▶ _Taken en opdrachten_
1. Geef uit de uitspraak over het arbeidsongeval letterlijk alles terug van "Naar boven ↑" tot en met "en gerechtelijke plaatsopneming.".
2. Beantwoord alsjeblieft de volgende vragen over de uitspraak over het arbeidsongeval.
(a) Op welk binnenvaartschip was P op 25 april 2016 aanwezig?
(b) Na hoeveel dagen werd het stoffelijk overschot van P gevonden?
(c) Op grond van welk artikel heeft verzoekster haar verzoek gedaan?
3. Schrijf de uitspraak over het arbeidsongeval verder, vanaf de laatste zin die er staat.
───── Aangeleverde tekst
Naar boven ↑

Rechtspraak

verzoekster/Djeu Scheepvaart B.V.
Rechtbank Rotterdam (Locatie Rotterdam), 14 april 2017
ECLI:NL:RBROT:2017:7335

verzoekster/Djeu Scheepvaart B.V.

Deelgeschil arbeidsongeval. Verzoek tot vaststelling aansprakelijkheid. Geen plaats voor bewijsopdrachten en gerechtelijke plaatsopneming.

Feiten

Op 25 april 2016 was P in het kader van zijn arbeidsovereenkomst met Djeu aanwezig op het binnenvaartschip ‘Alto Mira’, samen met R (kapitein). In de vroege ochtend van deze dag is P te water geraakt en overleden. Na tien dagen is zijn stoffelijk overschot gevonden. In het rapport van de arbeidsinspecteur K staat onder meer het volgende: ‘Op 25 april 2016 zouden de heren R en P met de Alto Mira afvaren naar de tankerterminal Finco te Groningen. Het was die ochtend rustig weer. […] De heer R was rond 5.15 uur in zijn stuurhut en zag de heer P naar voren lopen aan de binnenkant van de reling met zijn bodywarmer en redvest in zijn hand. De heer R heeft hem op dat moment niet aangesproken op het feit dat hij geen redvest droeg. De heer R verklaarde mij dat de heer P op dat moment zijn slaapkleding nog aanhad. Rond 05:30 uur die ochtend is er contact via de marifoon geweest waarbij P toestemming vroeg voor het losmaken van de touwen bij de bolders, voor op het schip aan stuurboordzijde. [..] De heer R heeft hier toestemming voor gegeven. […] Op een gegeven moment zag hij de heer P niet meer en hij heeft toen een aantal keren contact via de marifoon proberen te krijgen. Aangezien dit niet lukte heeft de heer R de stuurhut verlaten en is naar voren gelopen. Daar zag hij dat de touwen los waren van de bolders. […] De heer R heeft vervolgens 112 gebeld en is om het schip gaan lopen of hij de heer P nog zag. Dit was niet het geval.’ Verzoekster, weduwe van P, heeft op de voet van artikel 1019w Rv verzocht om, voor zover mogelijk, te verklaren voor recht dat Djeu aansprakelijk is voor de schade die voortvloeit uit het ongeval en aan verzoekster dient te vergoeden de schade reeds geleden en nog te lijden, materieel en immaterieel.
──────────
───── Geselecteerde gegevens
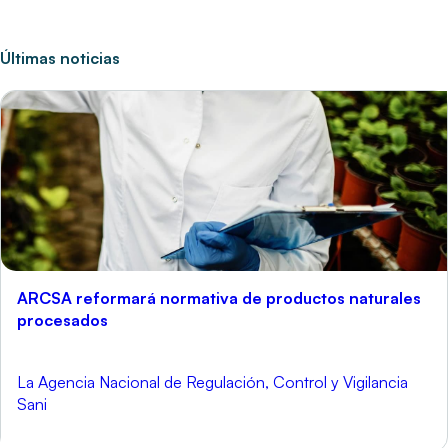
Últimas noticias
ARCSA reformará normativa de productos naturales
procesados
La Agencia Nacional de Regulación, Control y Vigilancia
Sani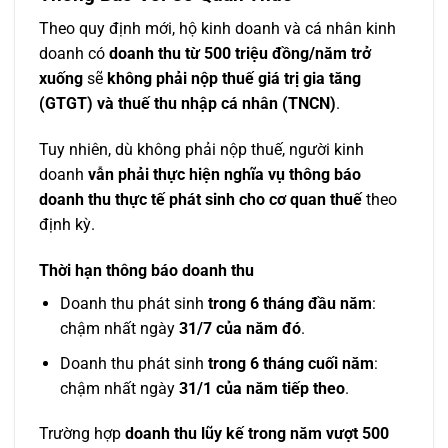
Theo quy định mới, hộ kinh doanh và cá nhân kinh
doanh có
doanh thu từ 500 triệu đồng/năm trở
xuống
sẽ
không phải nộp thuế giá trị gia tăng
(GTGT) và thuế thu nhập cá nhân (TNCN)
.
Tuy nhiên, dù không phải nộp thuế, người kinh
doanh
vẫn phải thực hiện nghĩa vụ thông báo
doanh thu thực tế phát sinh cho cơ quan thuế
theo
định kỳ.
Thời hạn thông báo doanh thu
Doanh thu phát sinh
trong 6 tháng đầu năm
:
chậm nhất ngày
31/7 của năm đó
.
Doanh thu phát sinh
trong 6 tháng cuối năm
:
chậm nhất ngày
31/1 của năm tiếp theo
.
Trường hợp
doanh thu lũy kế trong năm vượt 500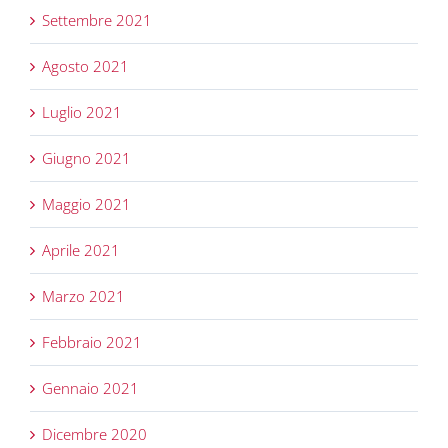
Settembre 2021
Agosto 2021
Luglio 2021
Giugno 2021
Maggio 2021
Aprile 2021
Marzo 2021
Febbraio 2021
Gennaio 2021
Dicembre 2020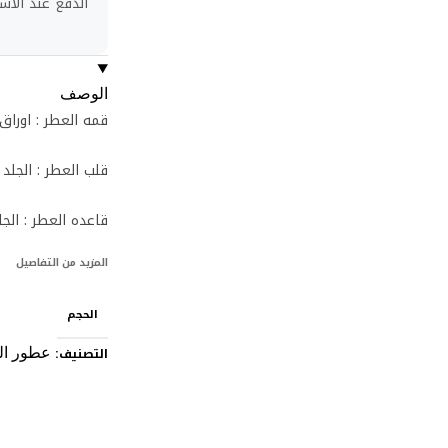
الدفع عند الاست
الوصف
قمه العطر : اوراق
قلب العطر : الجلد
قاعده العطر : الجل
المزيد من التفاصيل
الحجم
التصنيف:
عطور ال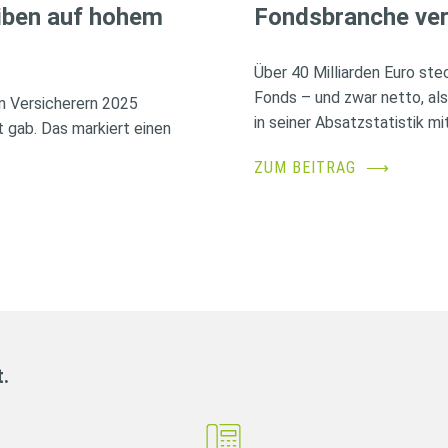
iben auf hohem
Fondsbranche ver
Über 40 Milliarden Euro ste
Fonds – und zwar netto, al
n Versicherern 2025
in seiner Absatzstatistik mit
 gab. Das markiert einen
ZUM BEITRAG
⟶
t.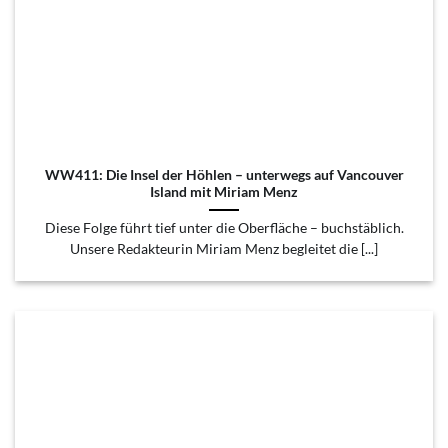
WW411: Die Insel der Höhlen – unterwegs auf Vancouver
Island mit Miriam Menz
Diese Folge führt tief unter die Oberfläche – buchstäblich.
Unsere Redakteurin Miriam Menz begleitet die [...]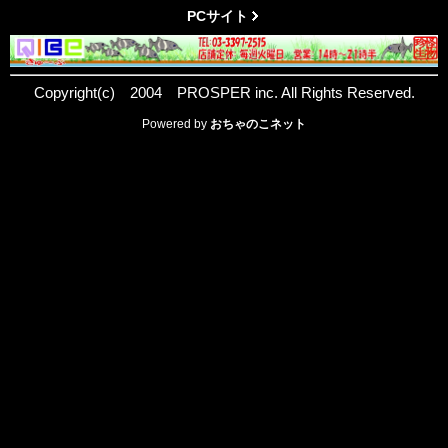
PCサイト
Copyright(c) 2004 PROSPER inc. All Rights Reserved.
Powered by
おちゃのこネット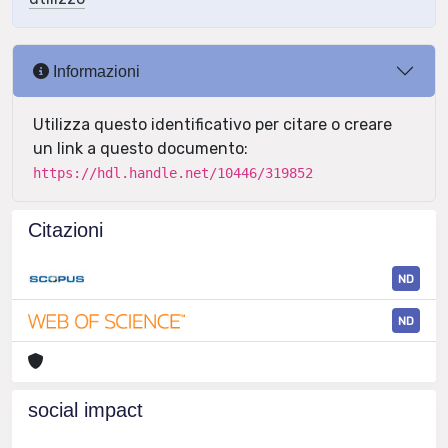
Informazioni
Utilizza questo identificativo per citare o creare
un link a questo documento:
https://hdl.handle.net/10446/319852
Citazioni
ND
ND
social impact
──────────
▶ _Schriftelijke antwoorden_
1.
Naar boven ↑

Rechtspraak

verzoekster/Djeu Scheepvaart B.V.
Rechtbank Rotterdam (Locatie Rotterdam), 14 april 2017
ECLI:NL:RBROT:2017:7335

verzoekster/Djeu Scheepvaart B.V.

Deelgeschil arbeidsongeval. Verzoek tot vaststelling aansprakelijkheid. Geen plaats voor bewijsopdrachten en gerechtelijke plaatsopneming.

2.
(a) Op de 'Alto Mira'.
(b) Na tien dagen.
(c) Op grond van artikel 1019w Rv.

3.
Oordeel

Verzoek tot vaststelling aansprakelijkheid

Djeu is als werkgever van P op grond van artikel 7:658 lid 1 BW gehouden die maatregelen te treffen die redelijkerwijs noodzakelijk zijn teneinde ongevallen die zich bij de uitoefening door de werknemer van zijn werkzaamheden zouden kunnen voordoen, te voorkomen. Overwogen wordt dat Djeu het haar door verzoekster gemaakte verwijt dat de kapitein er bij P niet op heeft aangedrongen zijn zwemvest aan te trekken alvorens met het losmaken van de touwen aan de voorzijde te beginnen, gemotiveerd heeft weerlegd. Zij heeft daarbij het standpunt betrokken dat de kapitein toen hij P in zijn pyjama, zonder zwemvest aan (maar wel in de hand), zag, in de veronderstelling verkeerde dat P, zoals gebruikelijk, naar de woning op het voordek liep om zich daar om te kleden en zijn zwemvest aan te trekken, en dat hij daarna, circa een kwartier later, toen P hem per marifoon vroeg om toestemming om de touwen los te maken, in de veronderstelling was dat P inmiddels wel zijn overall en zwemvest had aangetrokken maar dit niet met het oog kon constateren vanaf de plek waar hij zich toen bevond. Gegeven deze uiteenlopende standpunten van partijen staat, zonder verder bewijs, niet vast dat Djeu, althans de kapitein, verzuimd heeft P te wijzen op zijn verplichting zijn zwemvest aan te trekken op een moment c.q. onder omstandigheden dat Djeu althans de kapitein dat wel had moeten doen. Sterker nog, het staat niet eens vast of P het zwemvest al dan niet droeg op het moment dat hij te water geraakte. Partijen hebben het schouwrapport niet in het geding gebracht, zodat thans niet vaststaat welke kleding P had op het moment dat zijn lichaam gevonden werd. Bij deze stand van zaken is naar het oordeel van de kantonrechter bewijslevering dan ook geïndiceerd al dan niet in combinatie met een gerechtelijke plaatsopneming.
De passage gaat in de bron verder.